The union of two disjoint compact subspaces of a metric space will work. Metric spaces are normal, so this union will be disconnected. The simplest would be a two-point metric space if you don't accept the empty or singleton metric space, but any metric space will do. Just consider sufficiently small closed balls around two different points.

 

[HallsofIvy]

For example, if X is $[0, 1]\cup[2, 3]$, with the topology inherited from R, then both [0,1] and [2, 3] are compact and open in X.

 

[micromass]

A compact subset of a metric space is closed.

Only in Hausdorff spaces. There are non-Hausdorff spaces with compact sets which are not closed.

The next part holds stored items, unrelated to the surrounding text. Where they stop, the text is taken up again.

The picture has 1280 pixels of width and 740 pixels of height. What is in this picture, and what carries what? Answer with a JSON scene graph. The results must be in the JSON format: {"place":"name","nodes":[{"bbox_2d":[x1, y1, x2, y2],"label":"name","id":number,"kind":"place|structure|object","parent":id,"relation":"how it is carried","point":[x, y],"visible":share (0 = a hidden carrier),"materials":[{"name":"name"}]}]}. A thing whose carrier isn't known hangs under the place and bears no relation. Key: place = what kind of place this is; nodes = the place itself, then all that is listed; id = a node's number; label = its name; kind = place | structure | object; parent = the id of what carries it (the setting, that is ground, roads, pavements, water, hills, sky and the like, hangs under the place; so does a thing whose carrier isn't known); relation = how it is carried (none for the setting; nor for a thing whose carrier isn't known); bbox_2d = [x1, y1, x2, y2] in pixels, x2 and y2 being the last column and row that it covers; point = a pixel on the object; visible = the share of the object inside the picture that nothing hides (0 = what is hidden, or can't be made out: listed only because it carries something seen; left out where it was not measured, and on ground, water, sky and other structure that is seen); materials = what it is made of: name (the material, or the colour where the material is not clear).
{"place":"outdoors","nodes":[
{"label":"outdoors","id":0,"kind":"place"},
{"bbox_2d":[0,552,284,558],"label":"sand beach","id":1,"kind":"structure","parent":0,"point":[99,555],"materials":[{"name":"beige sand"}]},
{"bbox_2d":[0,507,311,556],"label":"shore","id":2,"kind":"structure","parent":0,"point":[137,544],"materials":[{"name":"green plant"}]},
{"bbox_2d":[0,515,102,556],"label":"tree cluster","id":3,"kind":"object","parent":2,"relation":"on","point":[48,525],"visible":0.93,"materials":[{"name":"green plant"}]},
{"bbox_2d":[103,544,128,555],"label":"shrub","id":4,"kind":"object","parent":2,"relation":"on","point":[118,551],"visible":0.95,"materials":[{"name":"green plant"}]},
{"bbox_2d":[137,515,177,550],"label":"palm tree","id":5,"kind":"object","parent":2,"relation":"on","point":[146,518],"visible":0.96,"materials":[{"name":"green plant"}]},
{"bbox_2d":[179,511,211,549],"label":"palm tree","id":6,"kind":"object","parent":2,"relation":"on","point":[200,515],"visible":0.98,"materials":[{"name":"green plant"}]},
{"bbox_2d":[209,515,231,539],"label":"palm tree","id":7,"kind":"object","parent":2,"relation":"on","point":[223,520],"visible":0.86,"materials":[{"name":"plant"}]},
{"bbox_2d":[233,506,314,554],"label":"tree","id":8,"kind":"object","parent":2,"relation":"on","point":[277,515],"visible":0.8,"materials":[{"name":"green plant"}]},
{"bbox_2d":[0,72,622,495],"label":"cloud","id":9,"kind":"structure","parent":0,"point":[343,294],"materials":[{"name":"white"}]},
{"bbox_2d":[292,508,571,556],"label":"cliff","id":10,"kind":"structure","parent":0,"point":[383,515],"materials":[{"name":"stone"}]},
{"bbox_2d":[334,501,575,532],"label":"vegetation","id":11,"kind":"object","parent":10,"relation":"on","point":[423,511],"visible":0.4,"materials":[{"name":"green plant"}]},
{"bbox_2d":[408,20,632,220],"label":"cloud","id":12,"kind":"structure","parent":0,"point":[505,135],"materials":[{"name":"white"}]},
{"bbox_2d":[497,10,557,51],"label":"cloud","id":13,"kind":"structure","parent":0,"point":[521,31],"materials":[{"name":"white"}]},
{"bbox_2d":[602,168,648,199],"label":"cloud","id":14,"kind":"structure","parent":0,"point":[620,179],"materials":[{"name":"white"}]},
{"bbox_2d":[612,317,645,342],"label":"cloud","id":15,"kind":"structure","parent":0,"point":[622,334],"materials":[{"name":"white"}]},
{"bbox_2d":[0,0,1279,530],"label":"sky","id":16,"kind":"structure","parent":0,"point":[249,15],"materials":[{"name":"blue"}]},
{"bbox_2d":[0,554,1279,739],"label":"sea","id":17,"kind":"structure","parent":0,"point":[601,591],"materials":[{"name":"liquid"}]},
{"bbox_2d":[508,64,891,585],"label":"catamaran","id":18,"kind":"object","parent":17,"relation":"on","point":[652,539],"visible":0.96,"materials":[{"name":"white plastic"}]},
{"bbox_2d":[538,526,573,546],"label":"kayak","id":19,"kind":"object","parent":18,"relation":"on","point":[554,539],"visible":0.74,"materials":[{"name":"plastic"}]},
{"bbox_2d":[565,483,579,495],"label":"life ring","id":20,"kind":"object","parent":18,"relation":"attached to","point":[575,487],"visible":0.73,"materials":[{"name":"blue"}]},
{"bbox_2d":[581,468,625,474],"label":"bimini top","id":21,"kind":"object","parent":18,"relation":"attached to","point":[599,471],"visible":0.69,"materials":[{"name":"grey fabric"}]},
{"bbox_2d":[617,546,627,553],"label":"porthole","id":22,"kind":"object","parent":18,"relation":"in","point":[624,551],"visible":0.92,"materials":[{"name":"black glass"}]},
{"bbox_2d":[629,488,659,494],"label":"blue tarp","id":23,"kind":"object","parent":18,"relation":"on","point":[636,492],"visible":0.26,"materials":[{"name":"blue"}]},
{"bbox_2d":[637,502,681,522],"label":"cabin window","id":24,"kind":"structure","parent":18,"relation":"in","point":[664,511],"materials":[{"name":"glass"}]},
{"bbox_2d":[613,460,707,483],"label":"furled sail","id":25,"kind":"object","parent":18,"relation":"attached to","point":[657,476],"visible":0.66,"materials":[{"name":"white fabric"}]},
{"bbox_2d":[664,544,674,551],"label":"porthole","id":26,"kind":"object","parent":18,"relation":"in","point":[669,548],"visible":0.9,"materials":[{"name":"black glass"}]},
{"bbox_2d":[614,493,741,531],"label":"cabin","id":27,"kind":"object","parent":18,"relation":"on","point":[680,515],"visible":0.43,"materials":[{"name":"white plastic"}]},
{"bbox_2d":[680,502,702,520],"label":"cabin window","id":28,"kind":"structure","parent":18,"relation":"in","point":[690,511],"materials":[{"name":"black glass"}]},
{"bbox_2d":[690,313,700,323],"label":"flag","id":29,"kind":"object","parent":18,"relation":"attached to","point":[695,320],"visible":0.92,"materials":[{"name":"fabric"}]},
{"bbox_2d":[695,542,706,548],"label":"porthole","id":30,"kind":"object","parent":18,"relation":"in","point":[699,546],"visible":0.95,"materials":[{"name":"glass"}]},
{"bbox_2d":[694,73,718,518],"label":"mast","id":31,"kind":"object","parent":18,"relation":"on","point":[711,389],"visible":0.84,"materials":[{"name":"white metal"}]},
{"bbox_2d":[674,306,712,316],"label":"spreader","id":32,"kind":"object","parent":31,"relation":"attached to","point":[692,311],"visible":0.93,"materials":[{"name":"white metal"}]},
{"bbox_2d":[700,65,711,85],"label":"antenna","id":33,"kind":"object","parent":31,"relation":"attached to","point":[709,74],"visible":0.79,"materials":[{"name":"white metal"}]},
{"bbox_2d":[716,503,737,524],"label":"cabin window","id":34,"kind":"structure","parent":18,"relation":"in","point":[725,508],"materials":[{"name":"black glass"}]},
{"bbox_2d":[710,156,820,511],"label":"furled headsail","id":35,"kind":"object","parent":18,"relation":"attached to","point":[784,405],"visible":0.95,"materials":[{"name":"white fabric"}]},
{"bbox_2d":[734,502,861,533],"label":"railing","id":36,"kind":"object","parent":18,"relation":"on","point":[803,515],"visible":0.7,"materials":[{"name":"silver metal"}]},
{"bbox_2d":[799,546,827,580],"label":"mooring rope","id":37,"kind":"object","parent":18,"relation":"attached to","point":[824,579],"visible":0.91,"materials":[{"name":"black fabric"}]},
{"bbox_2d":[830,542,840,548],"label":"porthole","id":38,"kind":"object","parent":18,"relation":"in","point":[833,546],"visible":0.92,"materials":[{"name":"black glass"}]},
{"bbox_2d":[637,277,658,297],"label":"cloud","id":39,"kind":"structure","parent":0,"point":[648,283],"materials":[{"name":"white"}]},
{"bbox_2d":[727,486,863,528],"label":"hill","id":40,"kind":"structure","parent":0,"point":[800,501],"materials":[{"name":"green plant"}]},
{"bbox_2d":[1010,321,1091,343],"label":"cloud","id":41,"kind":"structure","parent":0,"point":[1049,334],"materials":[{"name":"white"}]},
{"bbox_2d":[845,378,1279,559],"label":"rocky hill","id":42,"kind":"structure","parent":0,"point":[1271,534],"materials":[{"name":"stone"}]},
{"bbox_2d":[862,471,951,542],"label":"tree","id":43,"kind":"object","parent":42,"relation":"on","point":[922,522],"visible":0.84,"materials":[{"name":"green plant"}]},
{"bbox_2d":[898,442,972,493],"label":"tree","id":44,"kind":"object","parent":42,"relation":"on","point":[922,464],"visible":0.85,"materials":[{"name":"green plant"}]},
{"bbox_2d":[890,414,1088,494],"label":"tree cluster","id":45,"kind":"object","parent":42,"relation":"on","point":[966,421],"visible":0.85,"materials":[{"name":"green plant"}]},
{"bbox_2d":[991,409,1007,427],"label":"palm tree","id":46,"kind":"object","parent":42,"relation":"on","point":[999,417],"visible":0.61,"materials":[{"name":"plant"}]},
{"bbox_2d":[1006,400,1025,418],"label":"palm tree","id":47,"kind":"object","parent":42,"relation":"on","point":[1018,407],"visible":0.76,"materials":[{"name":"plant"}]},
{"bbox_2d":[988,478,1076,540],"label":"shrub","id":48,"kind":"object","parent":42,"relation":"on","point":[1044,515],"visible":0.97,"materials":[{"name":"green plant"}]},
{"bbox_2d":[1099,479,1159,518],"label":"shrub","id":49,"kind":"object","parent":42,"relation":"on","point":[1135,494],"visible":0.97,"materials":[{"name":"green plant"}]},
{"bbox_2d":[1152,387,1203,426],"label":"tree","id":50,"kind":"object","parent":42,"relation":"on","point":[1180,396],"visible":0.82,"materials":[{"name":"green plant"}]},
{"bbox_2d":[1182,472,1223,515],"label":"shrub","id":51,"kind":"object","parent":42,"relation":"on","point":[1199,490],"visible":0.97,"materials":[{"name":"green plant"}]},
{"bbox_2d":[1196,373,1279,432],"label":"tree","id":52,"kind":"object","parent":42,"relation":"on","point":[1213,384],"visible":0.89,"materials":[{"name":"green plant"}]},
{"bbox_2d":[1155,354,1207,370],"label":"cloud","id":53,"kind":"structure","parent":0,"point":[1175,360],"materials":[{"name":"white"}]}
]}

For example, take X an infinite set and equip it with the finite complement topology:

$$\mathcal{T}=\{A\subseteq X~\vert~X\setminus A~\text{is finite}\}$$

then all subsets of X are compact, and so are the open subsets. But of course, not all subsets are closed.

This is an example of a noetherian space (= a space in which all open subsets are compact). They arise naturally in algebraic geometry.

EDIT: I'm sorry, I saw now that they were asking for a metric space. But I'll leave my answer here because it might be useful to some.

 

[Bacle2]

Deluks917 wrote, in part:

"A compact subset of a metric space is closed"

Just a quick comment, to refresh my metric topology: an argument for why compact subsets X of metric spaces M are closed: as metric subspaces, compact metric spaces are complete. Now, use closed set version that a subset is closed iff (def.) it contains all its limit points. Now, assume there is a limit point m of X that is not in X. Then you can construct a Cauchy sequence in X that would converge to m, e.g., by taking balls B(m, 1/2ⁿ), but then X cannot be complete, since m is not in X.

 

[micromass]

Deluks917 wrote, in part:

"A compact subset of a metric space is closed"

Just a quick comment, to refresh my metric topology: an argument for why compact subsets X of metric spaces M are closed: as metric subspaces, compact metric spaces are complete. Now, use closed set version that a subset is closed iff (def.) it contains all its limit points. Now, assume there is a limit point m of X that is not in X. Then you can construct a Cauchy sequence in X that would converge to m, e.g., by taking balls B(m, 1/2ⁿ), but then X cannot be complete, since m is not in X.

Indeed. Do notice that you have used here that limits of sequences are unique!! The argument does not hold for pseudo-metric spaces.